+++ Texte étudié +++

Loi Macron : un geste « inacceptable » pour l’actionnariat salarié


Le gouvernement a accepté d'aménager l'ordonnance du 20 août 2014 qui levait l'obligation faite à l'Etat de réserver aux salariés d'une entreprise à participation publique 10% des actions en cas de vente sur la Bourse. Mais le pas fait par Bercy est clairement insuffisant pour les associations d'actionnaires salariés.  

Loi Macron : une disposition sur l'actionnariat salarié passe mal

Depuis la fin de l’été dernier, les associations d’actionnaires salariés se battent contre une disposition de l’ordonnance du 20 août 2014. De la sorte, le gouvernement a mis fin à l’obligation pour l’Etat de réserver une tranche de 10% du capital d’une société dont il est actionnaire aux salariés de l’entreprise visée en cas de cession sur les marchés financiers. En clair, l’Etat actionnaire est devenu un actionnaire comme les autres, soumis à un régime de droit commun.

+++ Données d'entrée +++

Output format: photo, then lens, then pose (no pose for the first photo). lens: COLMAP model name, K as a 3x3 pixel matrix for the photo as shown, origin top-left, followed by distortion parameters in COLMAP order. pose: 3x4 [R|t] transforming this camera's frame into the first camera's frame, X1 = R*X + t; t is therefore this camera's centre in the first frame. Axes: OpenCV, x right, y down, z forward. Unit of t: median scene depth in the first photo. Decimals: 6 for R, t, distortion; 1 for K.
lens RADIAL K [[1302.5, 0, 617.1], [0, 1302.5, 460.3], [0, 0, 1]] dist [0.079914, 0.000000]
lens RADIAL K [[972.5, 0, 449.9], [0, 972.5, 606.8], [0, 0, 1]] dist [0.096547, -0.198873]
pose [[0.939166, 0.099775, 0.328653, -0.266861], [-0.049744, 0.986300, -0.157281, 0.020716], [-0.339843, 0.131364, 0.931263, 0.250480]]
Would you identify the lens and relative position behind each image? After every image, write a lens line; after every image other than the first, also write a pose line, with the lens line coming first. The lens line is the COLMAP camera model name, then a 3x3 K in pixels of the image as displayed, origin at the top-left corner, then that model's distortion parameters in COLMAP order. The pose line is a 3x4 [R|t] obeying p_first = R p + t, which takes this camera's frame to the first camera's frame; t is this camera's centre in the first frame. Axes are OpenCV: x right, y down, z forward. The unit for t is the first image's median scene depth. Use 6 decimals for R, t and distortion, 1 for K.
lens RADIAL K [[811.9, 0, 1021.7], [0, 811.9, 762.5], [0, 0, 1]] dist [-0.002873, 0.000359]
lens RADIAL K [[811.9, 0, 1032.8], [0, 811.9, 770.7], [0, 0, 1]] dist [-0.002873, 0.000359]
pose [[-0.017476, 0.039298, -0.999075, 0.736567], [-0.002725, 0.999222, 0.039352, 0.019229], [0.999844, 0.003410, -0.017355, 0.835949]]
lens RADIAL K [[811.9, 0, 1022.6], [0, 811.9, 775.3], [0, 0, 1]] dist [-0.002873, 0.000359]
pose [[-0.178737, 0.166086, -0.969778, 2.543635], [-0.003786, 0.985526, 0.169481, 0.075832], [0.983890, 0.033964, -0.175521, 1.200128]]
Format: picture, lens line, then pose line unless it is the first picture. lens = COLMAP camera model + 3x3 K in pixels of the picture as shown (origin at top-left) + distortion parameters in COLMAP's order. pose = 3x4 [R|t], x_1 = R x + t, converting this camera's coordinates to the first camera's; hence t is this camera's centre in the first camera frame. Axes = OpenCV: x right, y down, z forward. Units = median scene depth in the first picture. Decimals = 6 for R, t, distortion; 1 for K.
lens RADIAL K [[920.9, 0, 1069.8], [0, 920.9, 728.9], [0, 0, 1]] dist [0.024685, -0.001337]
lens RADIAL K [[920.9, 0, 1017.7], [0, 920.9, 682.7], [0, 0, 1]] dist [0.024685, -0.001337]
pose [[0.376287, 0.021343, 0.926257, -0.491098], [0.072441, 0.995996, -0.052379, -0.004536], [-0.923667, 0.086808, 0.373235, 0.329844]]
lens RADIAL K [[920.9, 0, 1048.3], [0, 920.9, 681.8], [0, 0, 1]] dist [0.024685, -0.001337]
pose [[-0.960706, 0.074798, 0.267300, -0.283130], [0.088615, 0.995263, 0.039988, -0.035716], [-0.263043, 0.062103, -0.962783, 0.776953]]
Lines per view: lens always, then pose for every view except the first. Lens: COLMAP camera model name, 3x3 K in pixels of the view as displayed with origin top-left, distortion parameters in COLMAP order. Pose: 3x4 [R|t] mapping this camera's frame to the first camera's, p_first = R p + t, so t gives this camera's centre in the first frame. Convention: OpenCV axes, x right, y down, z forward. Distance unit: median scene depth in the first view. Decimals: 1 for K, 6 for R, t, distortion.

+++

Travail à faire:
1. Recopiez, dans le texte étudié, le passage qui va de « Loi Macron : un geste » jusqu'à « associations d'actionnaires salariés. ».
2. Pour chacune des affirmations suivantes, indiquez par oui ou par non si elle est conforme au texte étudié. Citez à chaque fois les mots exacts du texte qui le montrent.
(a) L'ordonnance qui a levé l'obligation faite à l'État date du 20 août 2014.
(b) Les associations d'actionnaires salariés jugent suffisant le pas fait par Bercy.
(c) La part réservée aux salariés représentait 10 % du capital de la société.
3. Rédigez la suite de l'article sur la loi Macron et l'actionnariat salarié, en partant du point où il s'arrête.

Résultats des tâches:
1.
Loi Macron : un geste « inacceptable » pour l’actionnariat salarié


Le gouvernement a accepté d'aménager l'ordonnance du 20 août 2014 qui levait l'obligation faite à l'Etat de réserver aux salariés d'une entreprise à participation publique 10% des actions en cas de vente sur la Bourse. Mais le pas fait par Bercy est clairement insuffisant pour les associations d'actionnaires salariés.

2.
(a) Oui : « l'ordonnance du 20 août 2014 qui levait l'obligation faite à l'Etat ».
(b) Non : « le pas fait par Bercy est clairement insuffisant pour les associations d'actionnaires salariés ».
(c) Oui : « réserver une tranche de 10% du capital d’une société dont il est actionnaire aux salariés de l’entreprise visée ».

3.
Vote d’une offre réservée aux salariés en assemblée d’actionnaires

La FAS (Fédération des associations d’actionnaires salariés et anciens salariés) qui regroupe 22 associations de salariés actionnaires, en fait presque un casus belli. Et pour cause, pour l’organisation, c’est l’un des fondements de l’actionnariat salarié en France, issu de la loi du 6 août 1986 relative aux privatisations, qui a disparu.

Face à ce mécontentement, le gouvernement a pris une décision dans le cadre du projet de loi Macron pour la croissance et l’activité. L’exécutif a décidé que les entreprises publiques ou à participation publique auront « l’obligation, lorsque l’État cède des actions de l’entreprise sur le marché financier, de proposer à l’assemblée générale une résolution visant à effectuer une offre d’actions réservée aux salariés ». Dans l’entourage du ministre de l’Economie Emmanuel Macron, on indique que cette solution est de nature à « favoriser l’actionnariat salarié », à faire en sorte que « les entreprise publiques ou à participation publique restent exemplaires » vis-à-vis de leurs salariés porteurs de parts et que les coûts « soient partagés, qu’ils ne soient pas seulement à la charge de l’Etat ».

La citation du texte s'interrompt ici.